■ SET TASK ■
Please give the part of the passage on local government services that begins with "(roads, transport, urban" and ends with "government authorities (LGAs)." again, replacing "slaughterhouses" with "abattoirs".

■ GIVEN PASSAGE ■
Keywords: Public Service Delivery, Local Government (LG), Local Government Authorities (LGAs), Local Government Staff, Public, Perception.

Table of Contents












The fundamental raison d'être of local governments is the delivery of services to its people. The concept of public service delivery varies in the context of space, time, and level of government across nations. Within the context of local government, public service delivery is regarded as a mechanism or platform through which various types of public services such as sewage and trash disposal, street cleaning, public education, and health services, security, licensing, defense, water, street lighting, electricity or any types of public essential are delivered to the public (Humphreys,

1998; IGI Global Publisher, 2020). Types of services delivered by different levels of governments are different, subject to the constitution, rules, and regulations of a country. In Malaysia services that fall under the jurisdiction of local government include (i) housing and town planning, (ii) transport

(roads, transport, urban roads, and rails & ports), (iii) environment and public sanitation (refuse collection and disposal, cemeteries and crematoria, slaughterhouses, environmental protection); (iv) culture, leisure and sports (theater, parks and open spaces, sports and leisure, religious facilities). All public services are operated, delivered, and governed by a body called local government authorities (LGAs).

■ DATASET SECTION ■
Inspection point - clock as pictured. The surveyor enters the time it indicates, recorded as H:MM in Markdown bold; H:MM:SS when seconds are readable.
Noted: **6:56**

■ THE SOLUTION ■
(roads, transport, urban roads, and rails & ports), (iii) environment and public sanitation (refuse collection and disposal, cemeteries and crematoria, abattoirs, environmental protection); (iv) culture, leisure and sports (theater, parks and open spaces, sports and leisure, religious facilities). All public services are operated, delivered, and governed by a body called local government authorities (LGAs).